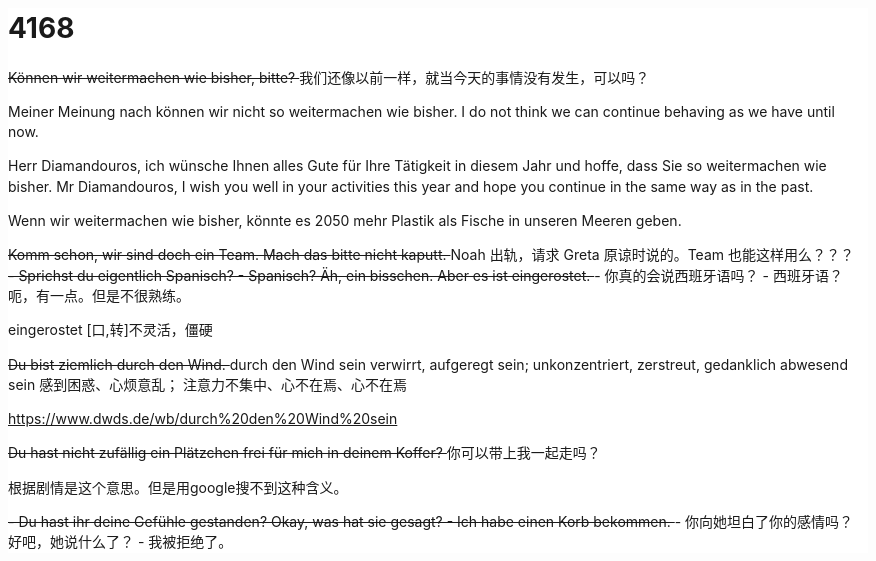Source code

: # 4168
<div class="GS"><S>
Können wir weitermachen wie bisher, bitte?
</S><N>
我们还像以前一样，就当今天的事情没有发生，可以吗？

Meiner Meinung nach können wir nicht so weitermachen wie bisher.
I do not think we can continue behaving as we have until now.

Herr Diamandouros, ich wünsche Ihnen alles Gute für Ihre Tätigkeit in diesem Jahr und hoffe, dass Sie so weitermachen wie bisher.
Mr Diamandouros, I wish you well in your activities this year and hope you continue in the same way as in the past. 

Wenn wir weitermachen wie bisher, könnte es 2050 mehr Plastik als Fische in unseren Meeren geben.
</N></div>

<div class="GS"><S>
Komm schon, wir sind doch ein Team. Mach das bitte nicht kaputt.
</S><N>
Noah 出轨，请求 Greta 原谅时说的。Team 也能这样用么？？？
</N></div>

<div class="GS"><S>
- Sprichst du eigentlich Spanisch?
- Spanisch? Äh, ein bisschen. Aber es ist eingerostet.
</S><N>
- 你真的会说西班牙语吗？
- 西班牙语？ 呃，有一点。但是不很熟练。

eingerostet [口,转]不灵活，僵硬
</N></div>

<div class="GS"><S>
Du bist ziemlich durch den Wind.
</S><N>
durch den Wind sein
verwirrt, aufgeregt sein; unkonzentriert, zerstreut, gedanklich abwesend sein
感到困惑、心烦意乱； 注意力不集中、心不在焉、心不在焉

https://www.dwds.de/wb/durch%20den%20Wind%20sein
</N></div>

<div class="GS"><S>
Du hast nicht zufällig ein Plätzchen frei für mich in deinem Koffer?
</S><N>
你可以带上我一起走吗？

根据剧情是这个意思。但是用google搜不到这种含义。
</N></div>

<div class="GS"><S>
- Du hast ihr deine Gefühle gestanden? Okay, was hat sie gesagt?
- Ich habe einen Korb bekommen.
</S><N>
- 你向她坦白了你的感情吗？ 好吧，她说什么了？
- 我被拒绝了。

+ + + +

▸ **Task prompt**:
In the material above, how many lines hold the string "Spanisch"? Give the number and nothing else.

▸ **Output for this task**:
2